If, in any painting or photograph, a person is depicted as very small within a wide space of nature, there is a possibility that the viewer will recognize that small form as one’s self and that this self is not separate from the vast space. That is to say, such a picture may inspire the realization that one is the vast space itself. When it is recognized that the vast space contains the form and that one is both the vast space and the form — at the same time — this is a realization of nonduality.
I feel that in the company of something true, a sadness could arise for all the time and energy spent — not only by one’s self, but by the multitudes — pursuing something false. Yet because it arises in the company of truth, it is sweetened by compassion, the seeing of which evokes another level of tears, and other qualities of sadness as well. In Zen, the term loneliness is used more often than sadness; they seem equivalent to some degree. You can look up sadness and Zen or loneliness and Zen and find different kinds of writings. Some of the writings refer to personal psychological sadness. However, I’m talking sadness that involves existence. I have not considered all the possible shades of sadness, so please offer your own in a comment.

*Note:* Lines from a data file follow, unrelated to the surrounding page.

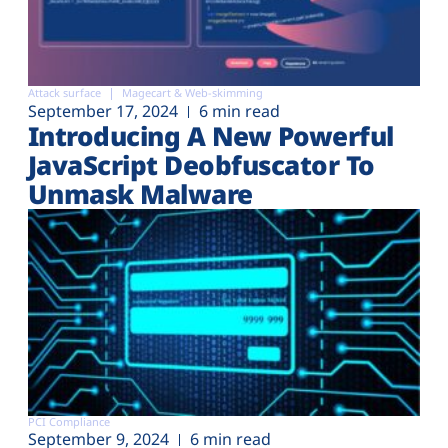
Attack surface
Magecart & Web-skimming
September 17, 2024
6 min read
Introducing A New Powerful
JavaScript Deobfuscator To
Unmask Malware
PCI Compliance
September 9, 2024
6 min read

Haiku, Japanese and Chinese painting, calligraphy, and the writings of Kerouac are some of the strongest influences in my creating these photographs. I believe the best art and writing takes from nature and gives back as nature distilled into something we recognize as our fundamental true self.
the drawing contest
comes to a close
i’m tired of it
although my fame has spread across the land
i know myself as a pebble
whose curve will never be followed
by the artist’s hand
i climb into my boat
and row through a clump of rushes
to my small house
on the other side of the lake
[This poem carries the influences of the Chinese poet Tu Fu and the Japanese poet Basho, blended, one reflecting the other like green leaves reflecting darkly in still water.]

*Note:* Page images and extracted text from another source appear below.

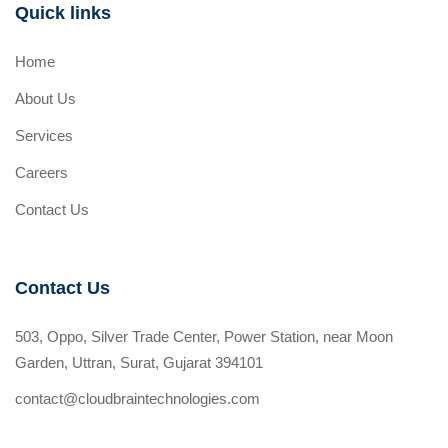
Quick links
Home
About Us
Services
Careers
Contact Us
Contact Us
503, Oppo, Silver Trade Center, Power Station, near Moon
Garden, Uttran, Surat, Gujarat 394101
contact@cloudbraintechnologies.com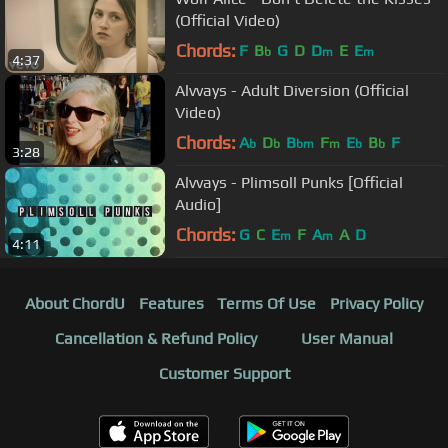
(Official Video)
Chords:
F
B
G
D
D
E
E
b
m
m
4:37
Alvvays - Adult Diversion (Official
Video)
Chords:
A
D
B
F
E
B
F
b
b
bm
m
b
b
3:28
Alvvays - Plimsoll Punks [Official
Audio]
Chords:
G
C
E
F
A
A
D
m
m
4:11
About ChordU
Features
Terms Of Use
Privacy Policy
Cancellation & Refund Policy
User Manual
Customer Support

I was looking at a world map. The “free” countries were coloured green. The “partly free” countries orange. And the “not free” countries red.
Mapping my brain I see a pattern as splotchy and colourful as the map. I am both the good guys and the bad guys.
All the while death – I myself – awaits like a stalking cobra.
the blank canvas is the artist as nothing
form is the artist as everything
a painter bestows form upon blank canvas
a photographer bestows blank canvas upon form
with presence of both form and blank canvas
a work of art could happen
I asked them, “To where?”
They answered, “Nowhere.”
nothing in its place
nothing out of place
out of the soil of mystery we have been grown
upon the earth we have been bestowed
here we are getting through the terrible two’s
just a nanosecond more to go
in the house
very small shred of paper
placed in trash can
where a fire was
I am not unlike the man in rubber boots
who walks on the ocean bottom at low tide
bent at the waist
he digs into the mud for clams
laying each one at the bottom of a plastic pail
deeper than the ocean
. . . the beach
Nova Scotia. January 3, 2018
A Nova Scotia scene.
as what is
so what is not
such thoughts don’t exist in the moment
nor do photographs
Nova Scotia photographs by Jerry Katz
How could you laugh at existence if no straight lines were delivered?